- [DIRECTIVE]: Apart from the pictures, every record here must be copied word for word.
___ MATERIAL SHOWN ___
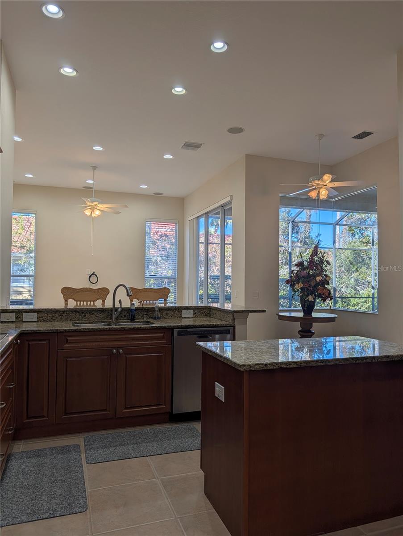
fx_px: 372
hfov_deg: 56.9
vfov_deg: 71.5
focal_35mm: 24
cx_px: 202
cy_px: 268
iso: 21
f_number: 1.68
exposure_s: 1/1011
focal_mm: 6.9
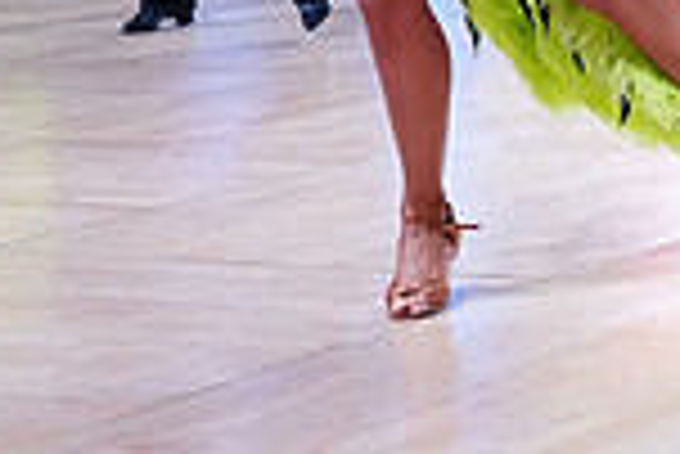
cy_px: -330
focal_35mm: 150
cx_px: 1063
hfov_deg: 12.9
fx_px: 2836
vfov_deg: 8.8
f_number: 4.5
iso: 2000
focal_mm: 39
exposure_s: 1/500
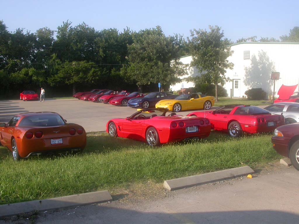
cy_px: 112
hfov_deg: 49.0
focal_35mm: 38
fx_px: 328
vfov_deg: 37.7
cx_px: 150
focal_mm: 7.85
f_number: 6
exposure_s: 1/243
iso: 100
___
- [TASK RESULT]:
fx_px: 372
hfov_deg: 56.9
vfov_deg: 71.5
focal_35mm: 24
cx_px: 202
cy_px: 268
iso: 21
f_number: 1.68
exposure_s: 1/1011
focal_mm: 6.9
cy_px: -330
focal_35mm: 150
cx_px: 1063
hfov_deg: 12.9
fx_px: 2836
vfov_deg: 8.8
f_number: 4.5
iso: 2000
focal_mm: 39
exposure_s: 1/500
cy_px: 112
hfov_deg: 49.0
focal_35mm: 38
fx_px: 328
vfov_deg: 37.7
cx_px: 150
focal_mm: 7.85
f_number: 6
exposure_s: 1/243
iso: 100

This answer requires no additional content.